--- Reading passage Enclosed Below ---

A Thanksgiving Dinner in Kingston upon Hull

Quite suddenly, I find myself approaching the last hurdle – or final furlong, or home straight. Choose your metaphor. Fact is, as I may have mentioned earlier, I seem to have beaten a path to what looks like the climactic scene in this sci-fi book, I Know What You’re Thinking. It came slightly out of the blue, and stopped me in my tracks. As soon as I realised that, yes, I’d got the whole of Mankind in mortal danger from the mind-reading knavery of the scientists (in league with radical religious fundamentalists), and that salvation lay in the hands of my backwoods anarchists, lurking there on top of New Mexico’s Sandia Mountains, it was time to go back to the beginning and start tidying up.

That task is taken less time than I expected. It should be done by Monday, at which point the final polishing will begin. Then, during the second week in December, I have a six-day break at an artists’ and writers’ retreat in my old home town (Reigate, Surrey). With luck, I’ll be using that time to ponder the immediate future.

This afternoon I take off for Kingston upon Hull, Britain’s newly-designated City of Culture (2017). My old university department (American Studies) is marking its 50th anniversary with a Thanksgiving Dinner. I haven’t be  around the place since I stopped teaching part-time and became a full-time writer in about 1993-4. It’ll be good to catch up. Next morning, Friday, I’m off to London for the first of two half-day courses in electronic publishing.

We still await winter. It’s been a long and pretty mild autumn, for which we are all grateful. Last weekend we went over to the west side of the country to see friends. We managed one short hike around Arnside, just across the river Kent from Grange-over-Sands and Cartmel.

 
With the tide out (miles out) they were exercising horses on the sands. While there were still plenty of autumn leaves on the trees, it was interesting to observe that next year’s catkins were already there, waiting. It seems that, in the woods at least, there really is no dead time of year. We tend to talk of the countryside going to sleep in midwinter. In open country, that may be the case; in the woods, however, I suspect the flora just takes a short nap - in an old armchair, perhaps.

--- End of Enclosed Reading passage ---

(Requirement 1): In the Kingston upon Hull passage, which department at the writer's old university is marking its 50th anniversary?
(Requirement 2): Set down, word for word, the stretch of the Kingston upon Hull passage from "That task is" through "in electronic publishing.".
The data after this comes from a different source.

--- Available data Enclosed Below ---

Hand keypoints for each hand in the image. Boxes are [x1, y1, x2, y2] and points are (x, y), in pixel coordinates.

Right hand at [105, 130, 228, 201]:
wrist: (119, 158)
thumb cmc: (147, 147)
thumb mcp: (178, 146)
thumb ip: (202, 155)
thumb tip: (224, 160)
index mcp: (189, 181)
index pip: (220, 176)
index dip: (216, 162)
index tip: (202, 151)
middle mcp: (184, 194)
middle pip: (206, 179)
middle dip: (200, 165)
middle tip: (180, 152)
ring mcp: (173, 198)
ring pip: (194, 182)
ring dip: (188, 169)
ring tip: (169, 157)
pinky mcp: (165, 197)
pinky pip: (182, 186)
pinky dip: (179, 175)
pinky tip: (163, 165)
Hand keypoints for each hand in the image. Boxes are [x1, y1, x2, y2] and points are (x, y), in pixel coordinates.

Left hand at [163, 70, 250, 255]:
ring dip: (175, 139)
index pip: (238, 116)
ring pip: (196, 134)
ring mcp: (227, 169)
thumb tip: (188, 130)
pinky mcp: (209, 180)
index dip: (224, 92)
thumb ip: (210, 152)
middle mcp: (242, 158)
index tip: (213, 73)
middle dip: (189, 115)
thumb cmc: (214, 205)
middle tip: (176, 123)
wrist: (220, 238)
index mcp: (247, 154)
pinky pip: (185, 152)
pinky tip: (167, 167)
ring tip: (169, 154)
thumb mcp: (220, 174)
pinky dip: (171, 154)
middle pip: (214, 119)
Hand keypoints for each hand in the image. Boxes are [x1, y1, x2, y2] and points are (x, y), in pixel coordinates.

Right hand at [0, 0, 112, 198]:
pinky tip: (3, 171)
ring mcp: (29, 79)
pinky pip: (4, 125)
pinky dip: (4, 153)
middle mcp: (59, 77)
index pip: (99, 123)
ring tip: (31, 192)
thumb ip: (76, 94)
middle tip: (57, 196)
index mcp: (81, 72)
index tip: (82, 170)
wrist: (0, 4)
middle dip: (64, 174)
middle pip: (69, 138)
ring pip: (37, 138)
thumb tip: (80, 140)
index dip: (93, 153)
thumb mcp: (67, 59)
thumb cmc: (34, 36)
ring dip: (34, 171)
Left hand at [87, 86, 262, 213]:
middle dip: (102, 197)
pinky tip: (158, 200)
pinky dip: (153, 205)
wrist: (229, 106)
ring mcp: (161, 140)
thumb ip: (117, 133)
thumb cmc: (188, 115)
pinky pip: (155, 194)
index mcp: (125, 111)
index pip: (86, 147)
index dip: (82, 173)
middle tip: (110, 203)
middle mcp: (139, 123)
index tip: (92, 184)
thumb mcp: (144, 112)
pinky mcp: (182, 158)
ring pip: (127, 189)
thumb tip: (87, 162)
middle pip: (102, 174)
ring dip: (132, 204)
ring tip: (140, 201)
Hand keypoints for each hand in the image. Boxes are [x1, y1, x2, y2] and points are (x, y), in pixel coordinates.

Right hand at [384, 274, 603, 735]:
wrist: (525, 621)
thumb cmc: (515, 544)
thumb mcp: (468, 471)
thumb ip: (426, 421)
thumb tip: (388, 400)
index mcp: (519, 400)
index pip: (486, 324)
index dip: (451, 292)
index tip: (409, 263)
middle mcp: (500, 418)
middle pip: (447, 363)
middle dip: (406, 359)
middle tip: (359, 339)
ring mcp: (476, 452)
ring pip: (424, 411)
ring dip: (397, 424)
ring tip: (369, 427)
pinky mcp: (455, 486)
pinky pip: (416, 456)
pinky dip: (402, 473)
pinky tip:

--- End of Enclosed Available data ---

(Solution 1): American Studies.

(Solution 2):
That task is taken less time than I expected. It should be done by Monday, at which point the final polishing will begin. Then, during the second week in December, I have a six-day break at an artists’ and writers’ retreat in my old home town (Reigate, Surrey). With luck, I’ll be using that time to ponder the immediate future.

This afternoon I take off for Kingston upon Hull, Britain’s newly-designated City of Culture (2017). My old university department (American Studies) is marking its 50th anniversary with a Thanksgiving Dinner. I haven’t be  around the place since I stopped teaching part-time and became a full-time writer in about 1993-4. It’ll be good to catch up. Next morning, Friday, I’m off to London for the first of two half-day courses in electronic publishing.